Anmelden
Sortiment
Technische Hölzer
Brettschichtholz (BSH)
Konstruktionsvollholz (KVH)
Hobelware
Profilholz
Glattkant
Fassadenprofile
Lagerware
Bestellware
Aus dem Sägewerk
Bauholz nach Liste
==
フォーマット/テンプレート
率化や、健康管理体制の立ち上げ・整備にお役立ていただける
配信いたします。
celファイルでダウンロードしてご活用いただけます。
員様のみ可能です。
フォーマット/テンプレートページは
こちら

- [Task item] Would you print, exactly as written, every line above from the one holding "Technische Hölzer" through the one holding "Bauholz nach Liste", with both included and no other lines?

- [Expected answer]
Technische Hölzer
Brettschichtholz (BSH)
Konstruktionsvollholz (KVH)
Hobelware
Profilholz
Glattkant
Fassadenprofile
Lagerware
Bestellware
Aus dem Sägewerk
Bauholz nach Liste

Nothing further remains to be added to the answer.